::: SOURCE EXCERPT

We here test the sensitivity of simulated North Atlantic climates to two different reconstructions by using these reconstructions
as boundary conditions for model experiments. An atmospheric general circulation model has been used to perform two simulations
of the (LGM) and a modern-day control simulation. Standard (CLIMAP) reconstructions of sea ice and sea surface temperatures
have been used for the first simulation, and a set of new reconstructions in the Nordic Seas/Northern Atlantic have been used
for the second experiment. The new reconstruction is based on 158 core samples, and represents ice-free conditions during
summer in the Nordic Seas, with accordingly warmer sea surface temperatures and less extensive sea ice during winter as well.
The simulated glacial climate is globally 5.7 K colder than modern day, with the largest changes at mid and high latitudes.
Due to more intense Hadley circulation, the precipitation at lower latitudes has increased in the simulations of the LGM.

::::::

DIRECTIVES:
1. According to the climate simulation excerpt above, how many core samples is the new reconstruction based on?
2. Reproduce word for word the stretch of the climate simulation excerpt from "We here test" through "and high latitudes.".
3. Decide whether each statement agrees with the climate simulation excerpt, and answer yes or no, quoting the words that settle it: (a) The simulated glacial climate is globally 5.7 K colder than modern day. (b) The new reconstruction has more extensive sea ice during winter than the standard one. (c) Precipitation at lower latitudes decreased in the simulations of the LGM.

::: DATA SECTION

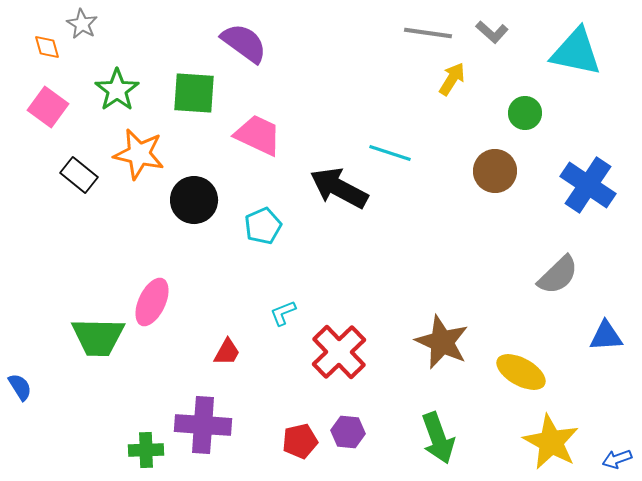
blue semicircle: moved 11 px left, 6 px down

::::::

CORRECT ANSWERS:
1. 158 core samples.

2.
We here test the sensitivity of simulated North Atlantic climates to two different reconstructions by using these reconstructions
as boundary conditions for model experiments. An atmospheric general circulation model has been used to perform two simulations
of the (LGM) and a modern-day control simulation. Standard (CLIMAP) reconstructions of sea ice and sea surface temperatures
have been used for the first simulation, and a set of new reconstructions in the Nordic Seas/Northern Atlantic have been used
for the second experiment. The new reconstruction is based on 158 core samples, and represents ice-free conditions during
summer in the Nordic Seas, with accordingly warmer sea surface temperatures and less extensive sea ice during winter as well.
The simulated glacial climate is globally 5.7 K colder than modern day, with the largest changes at mid and high latitudes.

3.
(a) Yes: "The simulated glacial climate is globally 5.7 K colder than modern day"
(b) No: "less extensive sea ice during winter as well"
(c) No: "the precipitation at lower latitudes has increased in the simulations of the LGM"